Bushveld Minerals, SA’s largest supplier of vanadium, hopes to complete a R1.73bn expansion programme to nearly triple output without calling on its shareholders to fund its plans.
Bushveld had delayed its listing on the JSE due to the need to conclude the $54m (R929.1m) purchase of the Vanchem assets and complete its full-year 2019 financial report coupled with the education of SA banks and financial institutions on vanadium, Fortune Mojapelo said in an interview.
Bushveld would list within the next 12 months, he said.
“There’s a real possibility the listing will roll over into 2021, but we are certainly trying to do it in this financial year,” he said.
Bushveld has three principle areas of spending over the next four to five years as it builds production up to 8,400 tonnes — and possibly a bit more — of vanadium a year.
At that level of production, Bushveld would supply a tenth of global vanadium, which is used primarily in steel production. It now supplies 3% of vanadium, which the US and Chinese governments consider a strategic mineral.
Bushveld, which is listed on London’s Alternative Investment Market (AIM), reported output of 2,931 tonnes of vanadium in 2019, up from 2,560 tonnes the year before.
For the year ahead, it has pegged output at about 4,000 tonnes.
Needs investment
Bushveld has two main production business units, Vametco and Vanchem near Witbank. It also has the Mokopane deposit where it will build a mine to supply the Vanchem plant, which will run on stockpiled material and fresh ore from Vametco until the mine is in production.
Vanchem, which was an asset in Highveld Steel, a company that ran into severe financial difficulties in 2015, needs an investment of $45m to refurbish the assets and raise output to 4,200 tonnes vanadium a year.
Vametco, near Brits in the North West, will similarly be a 4,200 tonnes a year vanadium operation.
Bushveld has two of the world’s four primary sources of vanadium, with the balance coming as a by-product from steel mills using iron ore that contains vanadium, and other processes.
The company was able to post an operating profit of $22m, a 77% decline from the previous year’s $95m, despite vanadium prices dropping three-quarters to $22/kg by the end of 2019.
Thanks to its high-quality reserves it could produce vanadium for about $18/kg, ensuring it maintained a profit margin, albeit slim.
The vanadium price was pushed down by lower-than-expected demand from China, substitution of the mineral by niobium and lower steel output from steel makers outside China, said Roskill, a metals analysis group.
Production of slag containing vanadium in China increased by nearly a fifth in 2019, contributing to downward pressure on prices, it said.

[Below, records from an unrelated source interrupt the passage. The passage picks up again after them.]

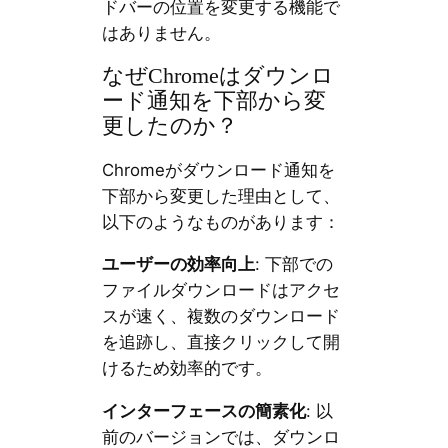
ドバーの位置を変更する機能で
はありません。
なぜChromeはダウンロ
ード通知を下部から変
更したのか？
Chromeがダウンロード通知を
下部から変更した理由として、
以下のようなものがあります：
ユーザーの効率向上
: 下部での
ファイルダウンロードはアクセ
スが速く、複数のダウンロード
を追跡し、直接クリックして開
けるため効率的です。
インターフェースの簡素化
: 以
前のバージョンでは、ダウンロ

The chances of vanadium staying in the low $20-$30/kg band in the medium to longer term are slim because China has become a net importer of the mineral and existing vanadium producers are at or near full capacity, meaning it is difficult for them to ramp up production to meet higher demand growing at 2% a year from the steel sector, Mojapelo said.
Over the past 40 years, the vanadium price has averaged $33/kg.
The low-price environment makes it extremely difficult for other companies to bring new mines or production of vanadium into the market, he said.
“We see a deepening deficit in the vanadium market. If you take that into account, it’s hard to see the vanadium price staying in the $20 to $30 range,” he said.
Ferro vanadium delivered to China is fetching $30/kg.